## Reading text:
X prize winning astronaut brian binnie talks w jim clash
History

Binnie was born in West Lafayette, Indiana, where his Scottish father William P. Binnie was a professor of physics at Purdue University. The family returned to Scotland when Binnie was five, and lived in Aberdeen (his father taught at Aberdeen University) and later in Stirling. When Binnie was a teenager the family moved to Boston.

Binnie, an alumnus of Brown and Princeton Universities, served for 21 years in the United States Navy as a naval aviator flying the A-7 Corsair II, A-6 Intruder, F/A-18 Hornet, and AV-8B Harrier II. He graduated from the U.S. Naval Test Pilot School in 1988. Binnie also copiloted the Atmospheric Test Vehicle of the Rotary Rocket. In 2006, he received an Honorary degree from University of Aberdeen.
SpaceShipOne and spaceflight

On December 17, 2003, the 100th anniversary of the Wright brothers' first powered flight, Binnie piloted the first powered test flight of SpaceShipOne, flight 11P, which reached a top speed of Mach 1.2 and a height of 12.9 miles (20.7 km). On October 4, 2004, he piloted SpaceShipOne's second Ansari X Prize flight, flight 17P, winning the X Prize and becoming the 435th person to go into space. His flight, which peaked at 367,442 feet (69.6 mi; 112.0 km), set a winged aircraft altitude record, breaking the old record set by the North American X-15 in 1963. It also earned him the second set of Astronaut Wings to be given by the FAA for a flight aboard a privately operated commercial spacecraft.

## Questions:
1. Answer these from the Brian Binnie text:
(a) In which city was Binnie born?
(b) In what year did he graduate from the U.S. Naval Test Pilot School?
(c) What top speed did flight 11P reach?
2. Reproduce the Brian Binnie text word for word, from "Binnie was born" up to and including "University of Aberdeen.".
The lines that follow have nothing to do with the Brian Binnie text.

## Information supplied:
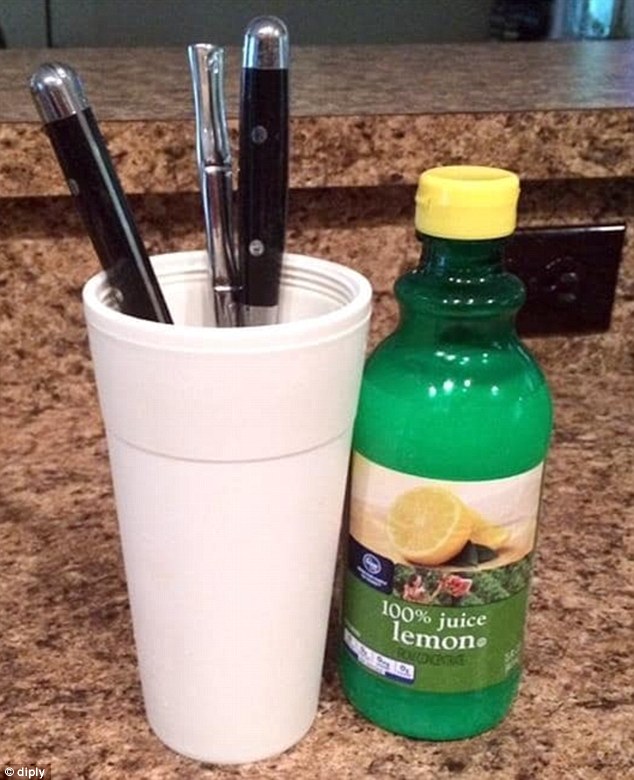
This screenshot has width=634, height=780. I want to click on granite counter, so click(588, 625).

## Answer section:
1.
(a) West Lafayette, Indiana
(b) 1988
(c) Mach 1.2

2.
Binnie was born in West Lafayette, Indiana, where his Scottish father William P. Binnie was a professor of physics at Purdue University. The family returned to Scotland when Binnie was five, and lived in Aberdeen (his father taught at Aberdeen University) and later in Stirling. When Binnie was a teenager the family moved to Boston.

Binnie, an alumnus of Brown and Princeton Universities, served for 21 years in the United States Navy as a naval aviator flying the A-7 Corsair II, A-6 Intruder, F/A-18 Hornet, and AV-8B Harrier II. He graduated from the U.S. Naval Test Pilot School in 1988. Binnie also copiloted the Atmospheric Test Vehicle of the Rotary Rocket. In 2006, he received an Honorary degree from University of Aberdeen.